The publication is crammed with evidence-based solutions to tackle regional inequalities and boost the levelling up agenda, including an increase in local decision-making.
Power in Place – published by the University’s policy engagement unit, Policy@Manchester – brings together research and recommendations across nine public policy areas including strengthening participation in devolved policymaking, closing the attainment gap in schools for children living in poverty and addressing health inequalities in so-called ‘left behind neighbourhoods.’
Speaking at a special panel discussion chaired by Tom Pope, Deputy Chief Economist at the Institute for Government, Professor Francesca Gains, Professor of Public Policy at UoM, said she believed that in the wake of austerity, Brexit and the Covid-19 pandemic, major regional disparities had been revealed with significant consequences for economic growth.
She continued: “But most of all, inequalities severely constrain the life chances and outcomes for people. Underlying those regional geographic communities are inequalities that turbo-charge that uneven geography.”

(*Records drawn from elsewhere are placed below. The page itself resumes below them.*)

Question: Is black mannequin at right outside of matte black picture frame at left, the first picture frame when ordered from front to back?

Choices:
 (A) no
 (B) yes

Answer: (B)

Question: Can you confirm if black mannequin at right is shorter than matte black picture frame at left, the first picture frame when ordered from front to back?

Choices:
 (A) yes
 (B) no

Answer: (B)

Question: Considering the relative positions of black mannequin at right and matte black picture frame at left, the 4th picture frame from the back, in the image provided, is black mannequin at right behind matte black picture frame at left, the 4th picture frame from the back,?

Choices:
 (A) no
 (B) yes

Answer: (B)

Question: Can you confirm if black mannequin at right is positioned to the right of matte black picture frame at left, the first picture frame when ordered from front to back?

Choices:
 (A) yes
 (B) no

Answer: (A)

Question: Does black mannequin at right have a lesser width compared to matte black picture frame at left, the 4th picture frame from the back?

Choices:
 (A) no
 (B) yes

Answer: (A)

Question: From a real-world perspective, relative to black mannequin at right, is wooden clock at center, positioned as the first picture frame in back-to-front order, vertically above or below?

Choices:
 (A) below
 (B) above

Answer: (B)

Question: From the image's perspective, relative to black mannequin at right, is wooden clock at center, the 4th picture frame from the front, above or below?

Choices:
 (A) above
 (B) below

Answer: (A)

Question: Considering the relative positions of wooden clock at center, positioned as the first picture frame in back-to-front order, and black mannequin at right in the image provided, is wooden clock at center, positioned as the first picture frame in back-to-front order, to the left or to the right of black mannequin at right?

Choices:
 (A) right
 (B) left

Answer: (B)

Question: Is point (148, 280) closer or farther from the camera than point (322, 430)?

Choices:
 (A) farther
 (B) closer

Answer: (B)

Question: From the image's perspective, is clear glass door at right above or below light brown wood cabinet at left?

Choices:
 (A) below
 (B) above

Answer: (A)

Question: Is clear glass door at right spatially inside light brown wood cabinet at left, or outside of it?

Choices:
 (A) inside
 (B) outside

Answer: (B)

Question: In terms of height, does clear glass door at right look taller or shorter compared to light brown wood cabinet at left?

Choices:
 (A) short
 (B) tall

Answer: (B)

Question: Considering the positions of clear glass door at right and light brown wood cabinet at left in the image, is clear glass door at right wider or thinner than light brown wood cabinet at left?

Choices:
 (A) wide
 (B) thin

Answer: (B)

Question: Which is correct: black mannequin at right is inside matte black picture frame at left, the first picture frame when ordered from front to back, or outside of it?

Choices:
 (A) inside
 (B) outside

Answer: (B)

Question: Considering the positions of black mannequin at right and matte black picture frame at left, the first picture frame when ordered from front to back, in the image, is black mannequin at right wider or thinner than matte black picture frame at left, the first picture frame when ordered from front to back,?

Professor Gains, who co-authored an article in Power in Place on strengthening participation in devolved policymaking with her UoM colleague Professor Liz Richardson, said: “The inequalities of outcomes that we face require radically better national policies, but regional devolution does offer a marvellous opportunity to support regional growth, innovation and joining up health and social care.”
She continued: “The realisation of real improvement to create sustainable and thriving communities will come through the levers of local place-based leaders working with their communities. The real key for the next government will be to join up national policy levers with these communities.”
Joining Professor Gains on the panel were Councillor Arooj Shah, Leader of Oldham Council and Greater Manchester Combined Authority Lead for Equalities and Communities, Edna Robinson, Chair of the People’s Powerhouse, and Dr Luke Munford, Senior Lecturer in Health Economics at UoM.
Dr Munford, who contributed a piece to Power in Place on addressing health inequalities in left behind neighbourhoods, told the gathering there was ample evidence that investment in social infrastructure in deprived areas – including support for recreational activities such as dancing classes – can lead to community empowerment and improvements in people’s health.
He said: “But it needs to be funded in a long-term and systematic way. We need to think beyond the short-term two, three years. We need to think 10, 15, 20 years. Because if you in invest in social capital and social infrastructure today, you’re not going to change health tomorrow, you need to stick with this in the long-term. It needs to be community-led, a national one-size fits all policy doesn’t work.”
Dr Munford said UoM research showed that devolution in Greater Manchester, particularly in relation to health and social care, had enabled the region to “buck the trend in the stagnation of life expectancy compared to similar parts of the country that didn’t have devolution.” He added: “That localised strategy can work, but I think we need to go a bit further with devolution than we’ve gone in the past to get even bigger rewards.”
Dr Munford told the meeting that access to local funding should be “community-led and community-driven so people aren’t just left on their own to get pots of money from nowhere.”
He argued: “There needs to be some national coordination of the pot of money that is spread – but we need to target areas with high needs first.”